Well, not yesterday. I was holding him up but I could hear Caleb's voice in my head telling me that I need to give Wilson more "space" and let him fall sometimes. So I was giving him just the tiniest bit of space for just two seconds when he lost his balance and fell straight back and hit his little head hard on the hardwood floor.
I immediately scooped him up and held him close. It took him a second to start crying, like he couldn't even believe what had just happened. But then he started screaming. I cuddled him as close as I possibly could with one hand and frantically started texting Caleb and googling "signs of head trauma" with the other. After a few minutes, I was pretty sure Wilson didn't have a concussion and his screaming quieted down.
But he just held his little head on my, softly crying. And then I lost it. We both sat there on the floor, holding on to each other for dear life, quietly crying for quite some time.
It was in that moment that I realized that no matter what I did or how much I wanted to, I couldn't take away my baby's pain. He was hurting and I couldn't do a thing about it. Of course I could soothe and console him, but the pain wouldn't go away. And that this fall was just the first of many. One day I'll have to see my baby in pain from everything from scraped knees and broken bones to heartbreak and disappointment. And as much as I want to, I can't make it better. He will have to hurt. He will have to experience pain.

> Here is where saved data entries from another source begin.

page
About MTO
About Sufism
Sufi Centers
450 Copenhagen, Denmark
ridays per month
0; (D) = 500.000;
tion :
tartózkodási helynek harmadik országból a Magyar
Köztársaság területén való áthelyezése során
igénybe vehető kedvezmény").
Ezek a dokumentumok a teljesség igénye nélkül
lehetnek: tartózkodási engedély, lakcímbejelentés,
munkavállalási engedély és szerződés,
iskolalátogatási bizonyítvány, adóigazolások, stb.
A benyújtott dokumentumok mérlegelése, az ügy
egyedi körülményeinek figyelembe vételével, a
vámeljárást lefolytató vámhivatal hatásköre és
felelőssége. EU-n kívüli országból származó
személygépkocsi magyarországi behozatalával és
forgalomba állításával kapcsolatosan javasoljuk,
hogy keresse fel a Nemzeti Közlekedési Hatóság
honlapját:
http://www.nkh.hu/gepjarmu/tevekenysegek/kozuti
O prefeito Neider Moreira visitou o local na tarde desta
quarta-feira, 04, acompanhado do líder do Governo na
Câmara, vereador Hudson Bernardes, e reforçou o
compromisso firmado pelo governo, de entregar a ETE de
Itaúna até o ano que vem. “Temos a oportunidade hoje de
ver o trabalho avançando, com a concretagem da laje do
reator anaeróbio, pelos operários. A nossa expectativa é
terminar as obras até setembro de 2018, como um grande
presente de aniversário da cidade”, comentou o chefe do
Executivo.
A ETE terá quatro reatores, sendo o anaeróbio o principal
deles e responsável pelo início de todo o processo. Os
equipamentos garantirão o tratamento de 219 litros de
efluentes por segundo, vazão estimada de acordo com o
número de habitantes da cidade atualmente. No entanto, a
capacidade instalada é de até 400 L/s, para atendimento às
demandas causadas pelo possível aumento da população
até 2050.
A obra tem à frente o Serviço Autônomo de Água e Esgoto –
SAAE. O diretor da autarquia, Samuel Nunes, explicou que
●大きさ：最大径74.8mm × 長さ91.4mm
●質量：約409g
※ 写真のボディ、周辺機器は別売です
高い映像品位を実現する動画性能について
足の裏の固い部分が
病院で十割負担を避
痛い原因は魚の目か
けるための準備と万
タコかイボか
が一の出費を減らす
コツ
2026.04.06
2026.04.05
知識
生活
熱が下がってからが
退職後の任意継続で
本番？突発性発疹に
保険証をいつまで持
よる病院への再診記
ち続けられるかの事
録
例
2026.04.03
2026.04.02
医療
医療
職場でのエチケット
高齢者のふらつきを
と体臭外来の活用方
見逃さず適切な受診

I know that a little hurt in life will help build Wilson's character and make him tougher, but I feel like there is sometimes too much pain in life, that not all pain is productive. Hopefully his little life will be absolutely happy, but undoubtedly there will be hardship and hurt. I don't want my sweet, innocent boy to feel that. Because pain can leave you tarnished. What makes you tough can also make you calloused. Hurt can do irreparable damage.
So I cried for my little boy and his future pains. I plan on doing everything in my power to protect him as much as I can from the painful world. At least as long as he will let me.